DATA TO PROCESS |
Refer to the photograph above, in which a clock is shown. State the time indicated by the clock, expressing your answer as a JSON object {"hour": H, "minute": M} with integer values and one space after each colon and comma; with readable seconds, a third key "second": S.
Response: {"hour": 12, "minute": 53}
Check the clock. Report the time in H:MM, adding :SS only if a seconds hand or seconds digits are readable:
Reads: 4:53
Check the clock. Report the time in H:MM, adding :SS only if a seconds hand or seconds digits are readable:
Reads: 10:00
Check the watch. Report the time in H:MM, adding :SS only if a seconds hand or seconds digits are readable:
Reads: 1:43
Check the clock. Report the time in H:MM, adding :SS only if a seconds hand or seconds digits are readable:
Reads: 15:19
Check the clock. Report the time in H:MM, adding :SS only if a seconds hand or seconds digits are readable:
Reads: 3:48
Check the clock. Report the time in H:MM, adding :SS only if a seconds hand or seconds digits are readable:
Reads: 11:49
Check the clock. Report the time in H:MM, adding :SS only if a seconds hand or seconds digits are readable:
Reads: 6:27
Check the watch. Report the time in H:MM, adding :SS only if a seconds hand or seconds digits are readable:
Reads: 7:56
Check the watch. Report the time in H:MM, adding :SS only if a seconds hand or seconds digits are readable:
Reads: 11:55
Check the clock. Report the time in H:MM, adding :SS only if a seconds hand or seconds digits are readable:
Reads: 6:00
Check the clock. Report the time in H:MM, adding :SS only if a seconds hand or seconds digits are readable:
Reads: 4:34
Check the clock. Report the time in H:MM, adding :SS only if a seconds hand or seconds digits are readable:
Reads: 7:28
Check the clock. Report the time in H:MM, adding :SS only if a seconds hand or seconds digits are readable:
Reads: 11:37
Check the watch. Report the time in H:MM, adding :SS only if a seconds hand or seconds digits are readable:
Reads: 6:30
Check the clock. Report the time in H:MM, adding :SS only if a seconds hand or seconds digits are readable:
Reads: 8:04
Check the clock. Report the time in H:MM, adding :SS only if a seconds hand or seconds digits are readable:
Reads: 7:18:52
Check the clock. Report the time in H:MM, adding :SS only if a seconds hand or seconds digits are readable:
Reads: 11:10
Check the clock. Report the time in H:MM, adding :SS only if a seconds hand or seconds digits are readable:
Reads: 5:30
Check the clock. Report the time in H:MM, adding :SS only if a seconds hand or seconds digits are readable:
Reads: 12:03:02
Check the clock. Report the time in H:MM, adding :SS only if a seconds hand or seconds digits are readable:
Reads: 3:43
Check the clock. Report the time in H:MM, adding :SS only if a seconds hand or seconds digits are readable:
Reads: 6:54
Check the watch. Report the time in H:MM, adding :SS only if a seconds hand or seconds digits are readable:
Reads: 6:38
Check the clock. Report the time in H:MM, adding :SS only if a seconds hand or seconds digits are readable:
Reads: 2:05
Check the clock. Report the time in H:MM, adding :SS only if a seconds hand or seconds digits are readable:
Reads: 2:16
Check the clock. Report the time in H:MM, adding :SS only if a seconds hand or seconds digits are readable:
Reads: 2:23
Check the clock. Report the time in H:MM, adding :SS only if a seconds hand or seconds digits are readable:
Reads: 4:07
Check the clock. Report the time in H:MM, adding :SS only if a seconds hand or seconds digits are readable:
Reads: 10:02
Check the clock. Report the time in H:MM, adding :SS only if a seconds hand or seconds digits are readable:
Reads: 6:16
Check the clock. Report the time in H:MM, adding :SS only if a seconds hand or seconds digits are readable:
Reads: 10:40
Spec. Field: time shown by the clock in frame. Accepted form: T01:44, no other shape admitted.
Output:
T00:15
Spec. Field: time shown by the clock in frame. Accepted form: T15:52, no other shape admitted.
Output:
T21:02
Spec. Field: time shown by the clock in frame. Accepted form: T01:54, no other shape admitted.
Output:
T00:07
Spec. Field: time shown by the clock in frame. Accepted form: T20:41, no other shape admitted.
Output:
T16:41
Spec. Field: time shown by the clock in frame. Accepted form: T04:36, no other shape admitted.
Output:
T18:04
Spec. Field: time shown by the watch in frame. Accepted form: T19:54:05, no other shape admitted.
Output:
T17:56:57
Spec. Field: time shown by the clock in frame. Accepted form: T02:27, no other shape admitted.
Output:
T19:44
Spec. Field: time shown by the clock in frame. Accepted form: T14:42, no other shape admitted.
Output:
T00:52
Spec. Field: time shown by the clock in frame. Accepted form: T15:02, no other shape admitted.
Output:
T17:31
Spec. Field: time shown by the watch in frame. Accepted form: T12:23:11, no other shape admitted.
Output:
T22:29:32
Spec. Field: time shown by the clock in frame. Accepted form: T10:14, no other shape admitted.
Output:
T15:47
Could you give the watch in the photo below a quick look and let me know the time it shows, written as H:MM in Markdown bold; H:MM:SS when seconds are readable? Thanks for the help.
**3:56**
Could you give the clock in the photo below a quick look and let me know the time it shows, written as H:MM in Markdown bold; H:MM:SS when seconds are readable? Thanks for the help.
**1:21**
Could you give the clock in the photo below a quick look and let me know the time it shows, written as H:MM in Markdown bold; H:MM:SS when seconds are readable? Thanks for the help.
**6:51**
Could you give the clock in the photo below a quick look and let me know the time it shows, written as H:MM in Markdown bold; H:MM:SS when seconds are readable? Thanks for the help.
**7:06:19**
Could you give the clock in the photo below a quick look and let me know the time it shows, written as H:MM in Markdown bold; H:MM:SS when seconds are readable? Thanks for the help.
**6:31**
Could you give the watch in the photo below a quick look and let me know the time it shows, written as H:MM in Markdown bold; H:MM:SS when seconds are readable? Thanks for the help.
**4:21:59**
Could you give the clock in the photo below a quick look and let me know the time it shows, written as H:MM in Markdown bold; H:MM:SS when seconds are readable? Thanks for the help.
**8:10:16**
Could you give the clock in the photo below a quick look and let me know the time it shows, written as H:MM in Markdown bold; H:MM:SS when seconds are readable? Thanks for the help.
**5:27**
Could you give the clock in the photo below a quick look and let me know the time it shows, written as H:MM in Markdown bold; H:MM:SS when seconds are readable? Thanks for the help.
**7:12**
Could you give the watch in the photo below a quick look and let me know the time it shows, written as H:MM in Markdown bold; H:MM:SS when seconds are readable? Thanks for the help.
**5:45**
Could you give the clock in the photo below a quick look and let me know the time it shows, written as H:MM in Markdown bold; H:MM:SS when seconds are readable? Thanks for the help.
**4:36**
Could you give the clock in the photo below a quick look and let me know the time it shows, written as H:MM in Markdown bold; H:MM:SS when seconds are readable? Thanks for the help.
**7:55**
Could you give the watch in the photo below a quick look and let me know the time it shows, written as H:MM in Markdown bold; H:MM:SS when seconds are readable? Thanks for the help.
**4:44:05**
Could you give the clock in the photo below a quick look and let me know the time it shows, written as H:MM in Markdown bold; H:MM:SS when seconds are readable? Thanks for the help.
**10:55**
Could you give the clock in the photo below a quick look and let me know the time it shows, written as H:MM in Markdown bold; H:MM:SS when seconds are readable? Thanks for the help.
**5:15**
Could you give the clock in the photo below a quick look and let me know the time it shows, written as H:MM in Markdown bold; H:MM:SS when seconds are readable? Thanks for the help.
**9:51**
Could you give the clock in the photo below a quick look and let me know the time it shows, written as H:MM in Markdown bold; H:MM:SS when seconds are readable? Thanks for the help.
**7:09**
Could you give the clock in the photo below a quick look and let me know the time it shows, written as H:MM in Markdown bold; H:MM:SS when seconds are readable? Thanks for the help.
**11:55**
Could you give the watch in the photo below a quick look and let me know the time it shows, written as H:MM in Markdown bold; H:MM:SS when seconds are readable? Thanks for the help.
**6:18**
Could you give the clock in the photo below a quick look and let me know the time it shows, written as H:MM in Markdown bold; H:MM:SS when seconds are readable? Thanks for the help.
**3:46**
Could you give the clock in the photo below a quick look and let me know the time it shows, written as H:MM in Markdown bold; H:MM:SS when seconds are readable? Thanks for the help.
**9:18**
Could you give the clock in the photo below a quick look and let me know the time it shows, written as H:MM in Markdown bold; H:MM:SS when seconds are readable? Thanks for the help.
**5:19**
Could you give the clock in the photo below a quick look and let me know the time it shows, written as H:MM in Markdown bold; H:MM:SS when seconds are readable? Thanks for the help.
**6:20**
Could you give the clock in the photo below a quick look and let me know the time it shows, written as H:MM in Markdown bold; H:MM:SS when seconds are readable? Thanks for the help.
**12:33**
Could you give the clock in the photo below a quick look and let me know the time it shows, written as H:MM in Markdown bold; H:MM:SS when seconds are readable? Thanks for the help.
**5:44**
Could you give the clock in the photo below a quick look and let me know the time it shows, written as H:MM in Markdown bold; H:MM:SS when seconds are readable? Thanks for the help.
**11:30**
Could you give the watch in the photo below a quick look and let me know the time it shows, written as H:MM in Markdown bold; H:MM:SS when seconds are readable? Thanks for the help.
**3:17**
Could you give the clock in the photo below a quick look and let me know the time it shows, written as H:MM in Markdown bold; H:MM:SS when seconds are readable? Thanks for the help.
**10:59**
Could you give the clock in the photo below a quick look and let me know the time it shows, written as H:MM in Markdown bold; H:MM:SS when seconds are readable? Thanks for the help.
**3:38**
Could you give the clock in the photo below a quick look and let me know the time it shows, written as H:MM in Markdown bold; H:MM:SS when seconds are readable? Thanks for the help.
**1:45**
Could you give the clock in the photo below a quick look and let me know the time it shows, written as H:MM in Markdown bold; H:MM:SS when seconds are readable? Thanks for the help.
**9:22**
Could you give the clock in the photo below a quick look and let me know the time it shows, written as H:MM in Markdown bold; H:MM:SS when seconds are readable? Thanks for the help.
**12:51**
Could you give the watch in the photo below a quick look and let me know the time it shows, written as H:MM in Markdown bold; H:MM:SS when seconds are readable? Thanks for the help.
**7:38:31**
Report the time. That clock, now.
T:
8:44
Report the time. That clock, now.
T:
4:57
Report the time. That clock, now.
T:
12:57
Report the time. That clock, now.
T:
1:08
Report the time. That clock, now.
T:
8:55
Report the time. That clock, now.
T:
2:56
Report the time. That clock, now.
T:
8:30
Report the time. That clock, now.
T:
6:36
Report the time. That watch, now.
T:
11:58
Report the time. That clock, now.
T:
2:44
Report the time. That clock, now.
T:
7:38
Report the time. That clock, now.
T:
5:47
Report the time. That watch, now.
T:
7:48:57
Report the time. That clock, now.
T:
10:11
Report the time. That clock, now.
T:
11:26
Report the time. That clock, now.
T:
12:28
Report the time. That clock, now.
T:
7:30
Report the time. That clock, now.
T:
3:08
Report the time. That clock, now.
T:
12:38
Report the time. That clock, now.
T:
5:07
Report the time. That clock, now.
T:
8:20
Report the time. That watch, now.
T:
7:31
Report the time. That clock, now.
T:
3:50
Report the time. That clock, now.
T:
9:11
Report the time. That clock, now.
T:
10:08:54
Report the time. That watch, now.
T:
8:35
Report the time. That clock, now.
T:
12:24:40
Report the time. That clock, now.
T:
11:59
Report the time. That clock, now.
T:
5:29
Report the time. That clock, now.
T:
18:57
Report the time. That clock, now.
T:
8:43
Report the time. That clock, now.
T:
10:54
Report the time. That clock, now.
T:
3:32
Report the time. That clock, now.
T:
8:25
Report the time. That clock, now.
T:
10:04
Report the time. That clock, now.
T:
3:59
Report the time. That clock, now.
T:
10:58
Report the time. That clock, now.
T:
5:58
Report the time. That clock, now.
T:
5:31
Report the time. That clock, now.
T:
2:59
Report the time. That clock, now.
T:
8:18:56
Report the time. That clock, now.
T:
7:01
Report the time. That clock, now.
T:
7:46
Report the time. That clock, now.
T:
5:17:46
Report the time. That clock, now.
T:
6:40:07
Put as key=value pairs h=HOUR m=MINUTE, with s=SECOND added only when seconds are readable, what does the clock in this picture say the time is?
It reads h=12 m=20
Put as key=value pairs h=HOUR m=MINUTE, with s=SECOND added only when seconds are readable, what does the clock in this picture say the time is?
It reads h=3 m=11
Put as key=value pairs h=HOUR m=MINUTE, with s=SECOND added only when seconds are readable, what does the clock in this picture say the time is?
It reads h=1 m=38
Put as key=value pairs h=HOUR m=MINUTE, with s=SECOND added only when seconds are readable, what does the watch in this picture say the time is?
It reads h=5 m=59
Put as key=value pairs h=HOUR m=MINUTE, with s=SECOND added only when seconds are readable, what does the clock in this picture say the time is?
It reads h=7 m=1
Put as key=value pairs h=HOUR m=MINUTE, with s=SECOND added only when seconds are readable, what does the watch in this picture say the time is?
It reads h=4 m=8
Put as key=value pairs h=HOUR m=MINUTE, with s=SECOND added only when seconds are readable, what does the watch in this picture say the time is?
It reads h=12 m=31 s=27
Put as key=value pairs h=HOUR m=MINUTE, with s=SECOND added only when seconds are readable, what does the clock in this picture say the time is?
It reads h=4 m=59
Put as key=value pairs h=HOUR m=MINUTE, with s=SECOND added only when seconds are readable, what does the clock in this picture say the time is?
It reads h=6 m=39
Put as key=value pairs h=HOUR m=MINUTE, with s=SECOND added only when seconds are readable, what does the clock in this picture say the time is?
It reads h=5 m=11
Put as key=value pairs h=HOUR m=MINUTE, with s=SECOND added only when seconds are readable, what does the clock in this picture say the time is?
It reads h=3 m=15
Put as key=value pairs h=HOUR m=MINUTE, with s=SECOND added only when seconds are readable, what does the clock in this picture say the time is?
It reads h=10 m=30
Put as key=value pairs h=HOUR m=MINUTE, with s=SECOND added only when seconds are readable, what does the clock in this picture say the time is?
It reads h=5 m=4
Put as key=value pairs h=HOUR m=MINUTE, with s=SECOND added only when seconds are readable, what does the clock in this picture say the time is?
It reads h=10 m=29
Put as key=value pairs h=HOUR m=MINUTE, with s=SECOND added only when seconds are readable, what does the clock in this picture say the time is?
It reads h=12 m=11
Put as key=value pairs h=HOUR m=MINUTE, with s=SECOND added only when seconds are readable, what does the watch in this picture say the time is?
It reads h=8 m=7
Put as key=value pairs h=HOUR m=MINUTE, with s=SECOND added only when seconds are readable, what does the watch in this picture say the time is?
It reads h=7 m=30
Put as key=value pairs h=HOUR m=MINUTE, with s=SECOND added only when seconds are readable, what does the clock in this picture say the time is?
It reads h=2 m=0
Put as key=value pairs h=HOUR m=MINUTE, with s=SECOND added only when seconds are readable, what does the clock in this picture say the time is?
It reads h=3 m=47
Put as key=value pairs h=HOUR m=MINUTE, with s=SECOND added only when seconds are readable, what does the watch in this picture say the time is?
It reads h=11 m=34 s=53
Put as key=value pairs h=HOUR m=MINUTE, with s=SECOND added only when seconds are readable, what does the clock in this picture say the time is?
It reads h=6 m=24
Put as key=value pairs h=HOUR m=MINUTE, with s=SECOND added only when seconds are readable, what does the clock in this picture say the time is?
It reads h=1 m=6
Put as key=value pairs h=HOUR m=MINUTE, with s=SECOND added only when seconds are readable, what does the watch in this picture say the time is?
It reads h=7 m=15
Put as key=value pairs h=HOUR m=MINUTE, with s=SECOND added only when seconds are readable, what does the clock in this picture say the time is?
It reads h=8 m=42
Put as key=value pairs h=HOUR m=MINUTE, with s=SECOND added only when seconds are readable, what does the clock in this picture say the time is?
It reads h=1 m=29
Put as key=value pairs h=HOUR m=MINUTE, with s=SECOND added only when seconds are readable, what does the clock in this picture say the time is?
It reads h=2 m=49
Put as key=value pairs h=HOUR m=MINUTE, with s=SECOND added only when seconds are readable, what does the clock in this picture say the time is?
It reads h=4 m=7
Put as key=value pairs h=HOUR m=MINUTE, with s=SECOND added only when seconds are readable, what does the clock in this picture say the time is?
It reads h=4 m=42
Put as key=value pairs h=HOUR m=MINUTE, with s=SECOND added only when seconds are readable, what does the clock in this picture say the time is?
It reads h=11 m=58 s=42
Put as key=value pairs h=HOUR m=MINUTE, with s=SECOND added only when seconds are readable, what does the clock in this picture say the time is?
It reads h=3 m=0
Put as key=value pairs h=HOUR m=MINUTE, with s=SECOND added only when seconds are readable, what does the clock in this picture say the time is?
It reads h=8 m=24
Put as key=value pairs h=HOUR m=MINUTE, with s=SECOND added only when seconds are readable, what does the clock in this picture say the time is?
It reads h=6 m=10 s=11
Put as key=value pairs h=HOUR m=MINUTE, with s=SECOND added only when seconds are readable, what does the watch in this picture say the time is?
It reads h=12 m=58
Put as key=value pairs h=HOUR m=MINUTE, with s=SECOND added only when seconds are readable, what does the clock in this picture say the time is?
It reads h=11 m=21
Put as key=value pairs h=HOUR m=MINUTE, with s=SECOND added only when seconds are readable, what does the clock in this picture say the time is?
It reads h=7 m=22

THE EXERCISE |
Copy the items above word for word, starting at their first line and stopping after the line that contains "Reads: 1:43".

RESULT |
Refer to the photograph above, in which a clock is shown. State the time indicated by the clock, expressing your answer as a JSON object {"hour": H, "minute": M} with integer values and one space after each colon and comma; with readable seconds, a third key "second": S.
Response: {"hour": 12, "minute": 53}
Check the clock. Report the time in H:MM, adding :SS only if a seconds hand or seconds digits are readable:
Reads: 4:53
Check the clock. Report the time in H:MM, adding :SS only if a seconds hand or seconds digits are readable:
Reads: 10:00
Check the watch. Report the time in H:MM, adding :SS only if a seconds hand or seconds digits are readable:
Reads: 1:43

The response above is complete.